**Что сделать**
a. Какого числа Пушкин вступил в кишиневскую ложу «Овидий», согласно отрывку о масонстве поэта?
b. Изложите в двух предложениях содержание отрывка о связях Пушкина с масонами.
c. Напишите продолжение отрывка о Пушкине и масонстве, начиная сразу после его последней фразы.

**Отрывок для чтения**
Как известно, масонский эпизод в биографии Пушкина, связанный с его вступлением 4 мая 1821 года в кишиневскую ложу «Овидий», был краток. Уже 9 декабря член «Союза благоденствия» генерал П. С. Пущин был вынужден закрыть ложу, официально организованную им лишь два месяца спустя после принятия в нее Пушкина, а именно, 7 июля того же года[75]. Но масонское влияние поэт испытал еще в Лицее, в первоначальном проекте которого участвовал член иллюминатской ложи И. Фесслера государственный секретарь М. Сперанский, лелеевший мысль, по свидетельству другого иллюмината, лицейского профессора Ф. Гауеншильда, преобразовать в масонских ложах русское духовенство[76]. “Вполне понятно, – замечает С. Фомичев в статье «Пушкин и масоны», – что «мистическая набожность» мартинистов с самого начала не привилась к Пушкину, чего нельзя сказать о «философическом вольнодумстве, бескорыстной любви к просвещению, практической филантропии», ставших отправными заветами его духовного развития”[77]. В этом же духе об арзамасцах, среди которых Пушкин был своим человеком, писал Ф. Булгарин. «Сие общество, – показывал он, – составляли люди, из коих почти все (…) были или дети членов Новиковской мартинистской секты, или воспитанники ее членов, или товарищи и друзья и родственники сих воспитанников. Дух времени истребил мистику, но либерализм цвел во всей красе!»[78].

**Исходные данные**
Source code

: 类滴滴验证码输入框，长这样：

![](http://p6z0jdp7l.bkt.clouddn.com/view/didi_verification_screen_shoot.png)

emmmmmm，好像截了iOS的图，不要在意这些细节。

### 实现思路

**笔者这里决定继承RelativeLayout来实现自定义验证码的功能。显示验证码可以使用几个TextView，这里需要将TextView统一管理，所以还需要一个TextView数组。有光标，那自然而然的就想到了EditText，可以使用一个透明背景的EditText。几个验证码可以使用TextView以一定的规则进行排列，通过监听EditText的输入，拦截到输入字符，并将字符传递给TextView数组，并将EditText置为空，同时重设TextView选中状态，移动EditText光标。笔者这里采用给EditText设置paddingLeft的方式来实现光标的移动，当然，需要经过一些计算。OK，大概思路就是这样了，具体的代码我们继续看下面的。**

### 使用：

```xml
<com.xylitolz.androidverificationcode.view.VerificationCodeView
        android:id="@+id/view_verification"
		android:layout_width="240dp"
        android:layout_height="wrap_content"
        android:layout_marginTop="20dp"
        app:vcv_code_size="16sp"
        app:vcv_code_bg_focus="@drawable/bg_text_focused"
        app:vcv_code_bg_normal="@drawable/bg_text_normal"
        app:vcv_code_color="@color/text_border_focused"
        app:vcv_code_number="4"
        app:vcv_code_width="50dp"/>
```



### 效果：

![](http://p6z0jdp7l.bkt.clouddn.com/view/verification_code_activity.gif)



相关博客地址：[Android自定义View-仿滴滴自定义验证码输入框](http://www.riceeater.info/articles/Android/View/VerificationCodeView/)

**Ожидаемые ответы**
a. 4 мая 1821 года.

b. Пушкин вступил в кишиневскую ложу «Овидий» 4 мая 1821 года, но пробыл в ней недолго: уже 9 декабря генерал П. С. Пущин был вынужден ее закрыть. Масонское влияние поэт испытал еще в Лицее, и, по словам С. Фомичева, мистическая набожность мартинистов к нему не привилась, в отличие от философического вольнодумства, любви к просвещению и практической филантропии.

c.
Но вернемся к статье Пушкина. Поэт писал: «Смиренный опытностью и годами, он (Радищев. – А. А.) даже переменил образ мыслей, ознаменовавший его бурную и кичливую молодость» (XII, 34). Сын писателя энергично возражал: «Радищев, – утверждал пушкинский оппонент, – никогда не отступал от своих мнений»[79]. Категоричность этого утверждения весьма важна; именно безусловная справедливость полемической реплики провоцирует предположение, что здесь Пушкин снова имеет ввиду прежде всего себя. Недаром в черновике статьи он словно в параллель прозаическому тексту делает стихотворный набросок
Я возмужал среди печальных бурь,И дней моих поток, так долго мутный,Теперь утих дремотою минутнойИ отразил небесную лазурь.Надолго ли?.. а кажется прошлиДни мрачных бурь, дни горьких искушений.
(III, 1, 289)Помимо этого наброска, не менее симптоматично и значительно замечание П. Радищева, которым он дополнил свое возражение Пушкину в черновой рукописи своей статьи. Здесь молодой Радищев писал, что отец его “был философ XVIII века. Он издал свою книгу, будучи сорока с лишком лет, а не во время кичливой и бурной молодости, которая никогда не была ни кичлива, ни бурна (…) он учился и выучился многому”[80].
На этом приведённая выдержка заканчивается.